Security. Each agent's action-group Lambda has its own IAM role. The orchestrator role can states:StartExecution only on the specific workflow ARN. Approval Lambdas validate the reviewer identity via Cognito or signed URLs.
Reliability. Standard workflows survive any worker failure — Step Functions retries are first-class. Bedrock agent invocations are idempotent for the same sessionId.
Performance efficiency. Parallel summary stage uses Map state with MaxConcurrency set to a sane cap (e.g. 10) to stay under Bedrock TPS limits.
Cost optimization.

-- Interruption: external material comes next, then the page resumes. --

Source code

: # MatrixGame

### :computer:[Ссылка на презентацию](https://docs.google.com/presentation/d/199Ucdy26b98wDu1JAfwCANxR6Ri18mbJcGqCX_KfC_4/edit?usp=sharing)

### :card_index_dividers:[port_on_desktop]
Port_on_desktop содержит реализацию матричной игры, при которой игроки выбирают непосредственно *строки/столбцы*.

For agents that don't need Claude Sonnet, drop to Haiku — savings stack across the workflow. Cache the search-agent results in DynamoDB with a TTL.
Sustainability. No idle compute — Step Functions and Lambda only run when invoked. Bedrock is multi-tenant on AWS's side.
Trade-offs¶
Use this when:
- Workflow exceeds the 15-min Lambda cap or has human-in-the-loop gates.
- You want each step's reasoning surfaced (Step Functions UI shows inputs/outputs per state).
- Volume is hundreds to low-thousands of workflows per day.
Do NOT use this when:
- Workflow is short (< 30 s) and stateless — call Bedrock directly from a single Lambda.
- You need true sub-second latency on every step — Step Functions adds ~50–100 ms per state.
- The pattern is fan-out only (no orchestration) — EventBridge + SQS is simpler. See arch 04.
Terraform skeleton¶
See terraform/ — creates the state machine, IAM, DynamoDB and S3. Agents are referenced by ID (you provision them separately or via the AWS console while iterating).